_Task set_
A. Answer these questions using the blog posts about work:
(i) What position was the job interview for?
(ii) About how long before the interview call had the application been sent?
(iii) How many years did the writer stay at the company before the last day in the corporate world?
B. Revise the passage of the blog posts about work between "Went for the" and "full time. Headache!!!", inclusive, replacing "music center" with "dance studio".
C. Carry on writing the blog posts about work, starting after their last sentence.

_Excerpt provided_
╭──
Showing posts with label Work. Show all posts
Showing posts with label Work. Show all posts

Tuesday, February 9, 2010

Surprise?

Mummy received a job interview call last week for the position of a purchaser. Was quite surprise since the application was about 2 years ago, before having Zheng.

Went for the interview yesterday and was unable whether to go back to the workforce after knowing that already been shortlisted. A huge commitment and sacrifice must make for the job and then feel so heavy to leave my little ones again. On the other hands, mummy already contacted back the music center to start a part time job which gradually will turn into full time. Headache!!!

So, the decision? Still uncertain... there are pros and cons ... must think carefully tonight... Another sleepless night...

Friday, February 29, 2008

Last Day!

Yup... today is my last day in corporate world. How do I feel? To be frank, I'm happy and relieve that I can leave finally. Perhaps I'm not in a good company... staying there for 5 years with no performance reviews (hence no increment), no bonus, ...Yes, you READ me?? I never know we will receive bonus working for a company after 2 years I joined in!!!... no career path, etc... Basically I just work for money. Feel wasted for my knowledge and time but now it's all over.
╰──
_Information shown_
╭──
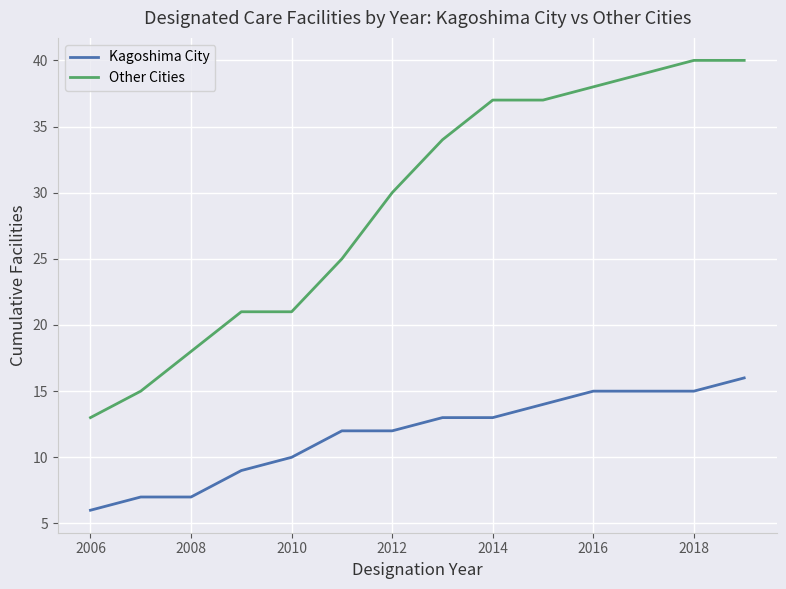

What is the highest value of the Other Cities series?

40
╰──
╭──
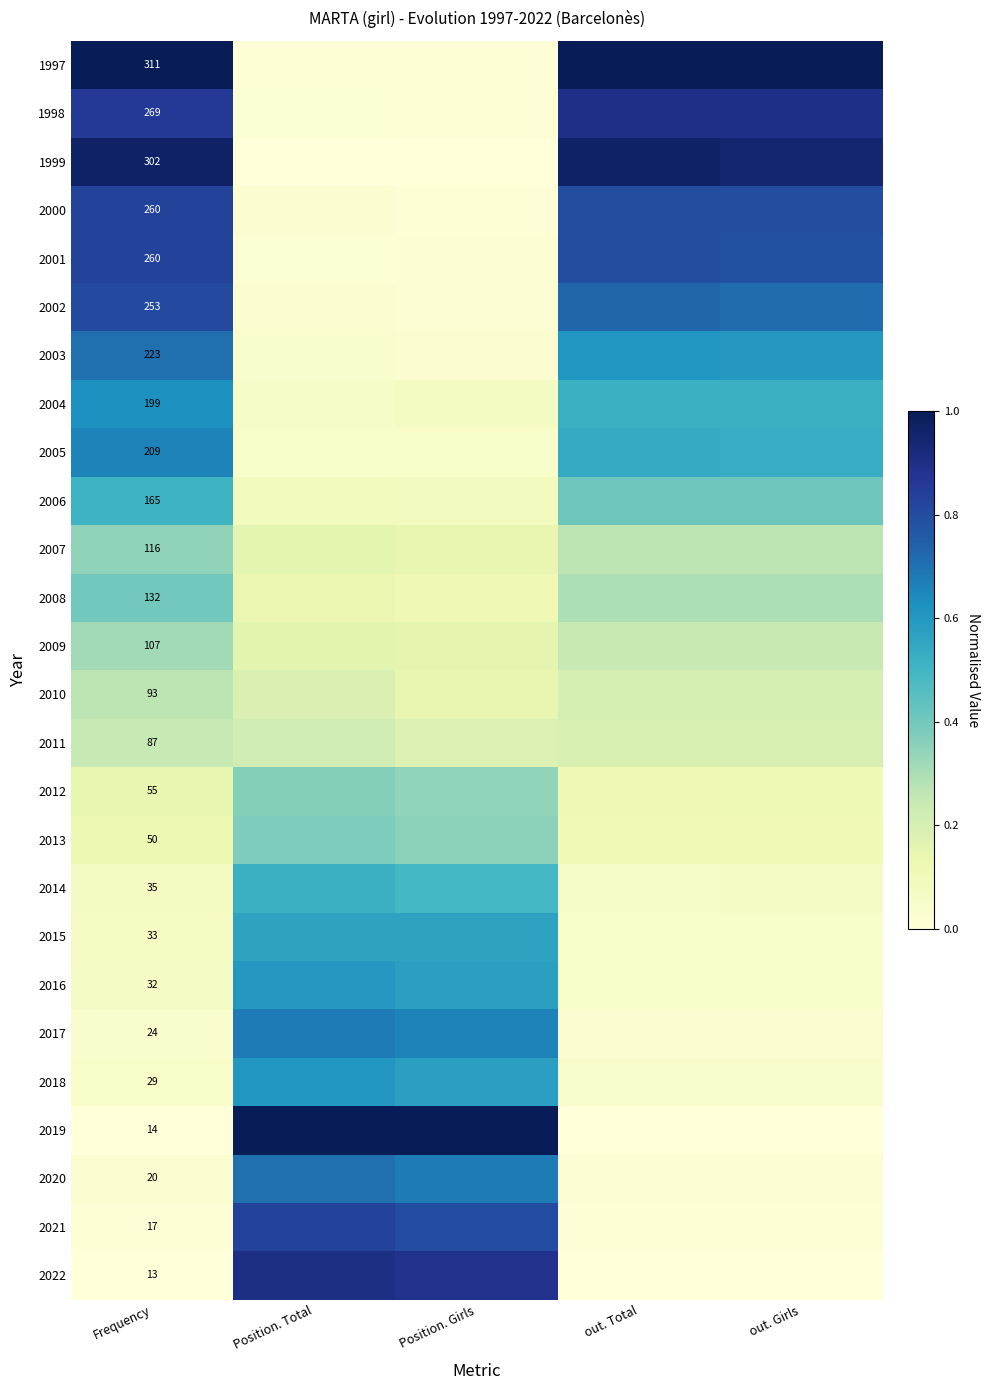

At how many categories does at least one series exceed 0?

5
╰──
_Responses for each task_
A.
(i) Purchaser.
(ii) About 2 years.
(iii) 5 years.

B.
Went for the interview yesterday and was unable whether to go back to the workforce after knowing that already been shortlisted. A huge commitment and sacrifice must make for the job and then feel so heavy to leave my little ones again. On the other hands, mummy already contacted back the dance studio to start a part time job which gradually will turn into full time. Headache!!!

C.
People always asked why I stay on? Well, I always have hope towards the company but the greater the hope the greater the disappointment. The most terrible thing that I received from management is "You don't contribute because you have no projects on hand!" Hello... how would you expect someone who do procurement, someone who do customer support, someone who do company's inventory control, someone who take care of financial have certain projects with customers? What excuse is this??? I just feel unfair to those supporting staff in this company as I already knew it's very hard for them to get increment. Shall I psycho them to leave as well... *evil grin*

Alright, no more complaining and it's not good to talk bad behind, huh? But this is reality! I hope you won't feel so bad about your current company as I hardly can find any company like mine... so be grateful! Hahaha...

Monday, January 28, 2008

What happen to me today?

I was very late to office today with my mind full of the plan on what to do after I reached office. En En woke up in the middle of the night and I got to entertain her till almost 5am, then went back to sleep coz feel very tired to wake up early today.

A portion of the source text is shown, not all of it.